Review Summary: A jubilant electronic album that delves into psychotic musical realms without ever becoming overdone or bloated.10 of 10 thought this review was well written
In past works, Books have always been associated with a sound referred to as folktronica, using acoustic sounds and melodies and juxtaposing them with hazy vocal samples and oddball textures. And what folk influences they had probably reflected on their minimalist sound. Whatever; The Books have ditched all modesty for good on The Way Out
, aiming for sound-college grandiosity. No traditional instrumentation is sacred, every loop subjected to mathematical layering. It's an expansion of soundscapery explored on Lost and Safe
. The distinction is present, if not tangible, but the full disclosure is that The Way Out
's sound lies in its diverse palette of musical techniques and samples utilized. It aims for everything, and god damnit
, it achieves it. Sped-up rhythms and twisted vocal samples do create a joyous musical vibe, but the album paces in a diverse and cooling manner. Tense and dynamic tunes such as "I Didn't Know That" are contrasted by tracks such as "Thirty Coming" which swell and build not unlike a post-rock song.

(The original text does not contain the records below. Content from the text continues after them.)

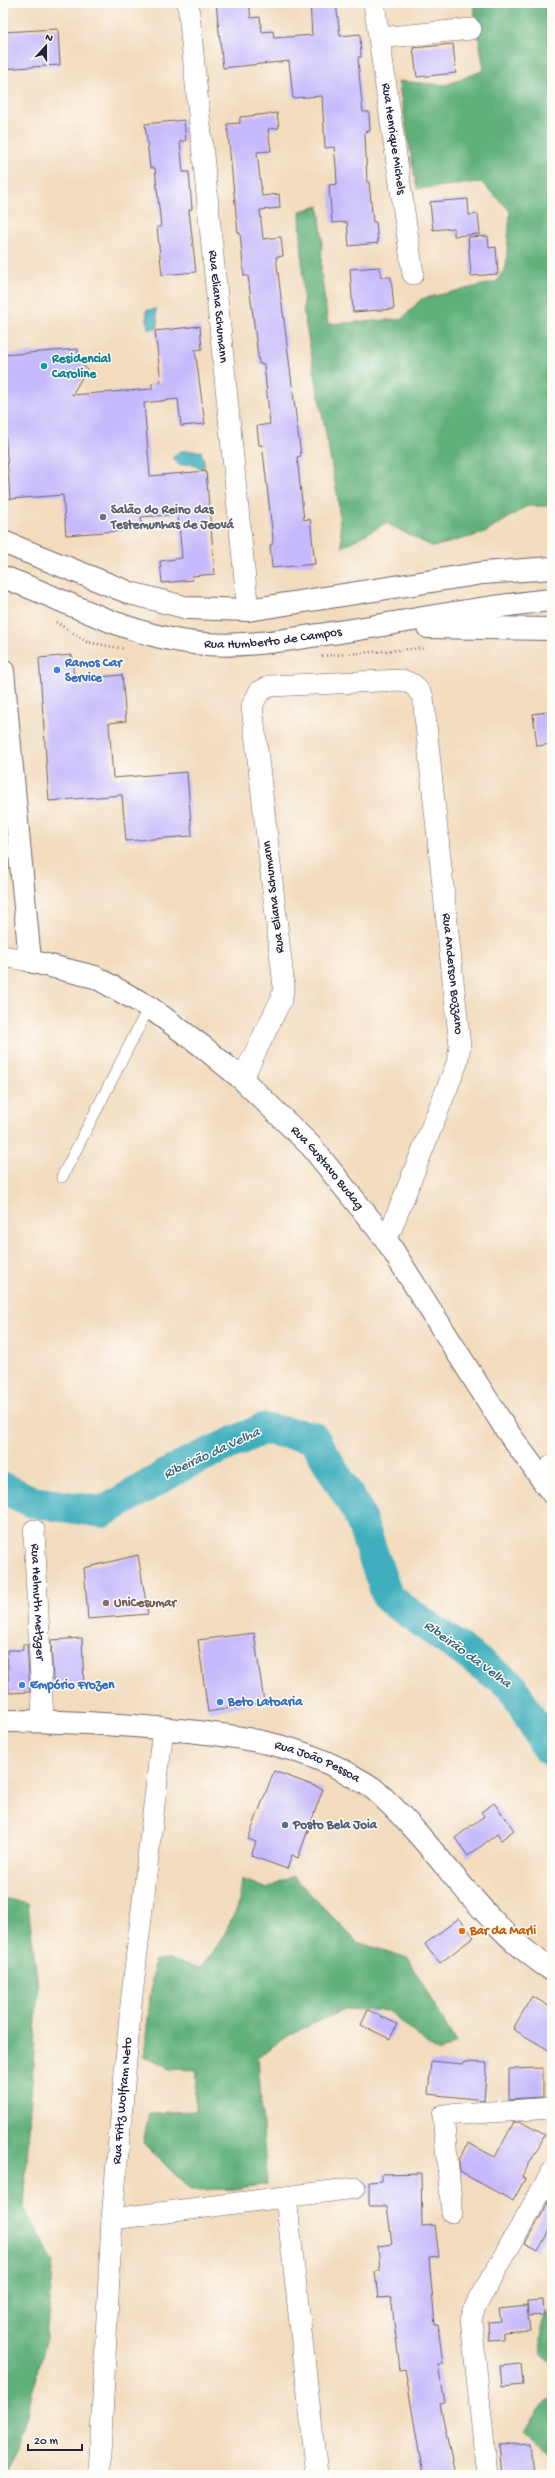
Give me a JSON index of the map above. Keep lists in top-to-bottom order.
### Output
{
  "streets": {
    "main road": ["Rua Humberto de Campos", "Rua Gustavo Budag", "Rua João Pessoa"],
    "street": [
      "Rua Henrique Michels",
      "Rua Eliana Schumann",
      "Rua Anderson Bozzano",
      "Rua Helmuth Metzger",
      "Rua Fritz Wolfram Neto"
    ]
  },
  "crossings": [
    ["Rua Eliana Schumann", "Rua Anderson Bozzano"],
    ["Rua Eliana Schumann", "Rua Gustavo Budag"],
    ["Rua Anderson Bozzano", "Rua Gustavo Budag"],
    ["Rua Helmuth Metzger", "Rua João Pessoa"],
    ["Rua João Pessoa", "Rua Fritz Wolfram Neto"]
  ],
  "water": ["Ribeirão da Velha"],
  "places": [
    "Residencial Caroline",
    "Salão do Reino das Testemunhas de Jeová",
    "Ramos Car Service",
    "UniCesumar",
    "Empório Frozen",
    "Beto Latoaria",
    "Posto Bela Joia",
    "Bar da Marli"
  ],
  "scale_bar": "20 m",
  "north": "top"
}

In contrast to many sample-based records, The Way Out
is completely fulfilling as an album. It recalls different moods and textures, the second half in particular containing slow-brooding tracks featuring soothing vocals. With the exception of "Free Translator", these tracks tend to diverge from standard songwriting and instead produce a hypnotic sound that works as an alternate to the more upbeat tracks. While its ambition to cover a plethora of sounds could leave one expecting an incohesive piece of art, The Books have created a record made to digest as a whole, each track flowing into new territory. But I digress; The Way Out
is crazy fun, small atonal samples layered to produce a stunning musical effect. The vocal samples often define the feel of each track, adding humor, abstraction, and general atmosphere. The entire LP, while channeling the celebratory feel of plunderphonic music, creates something bigger musically, something that will perplex, ease, and engage listeners to the fullest. And that is something for experimental music fans to revel in.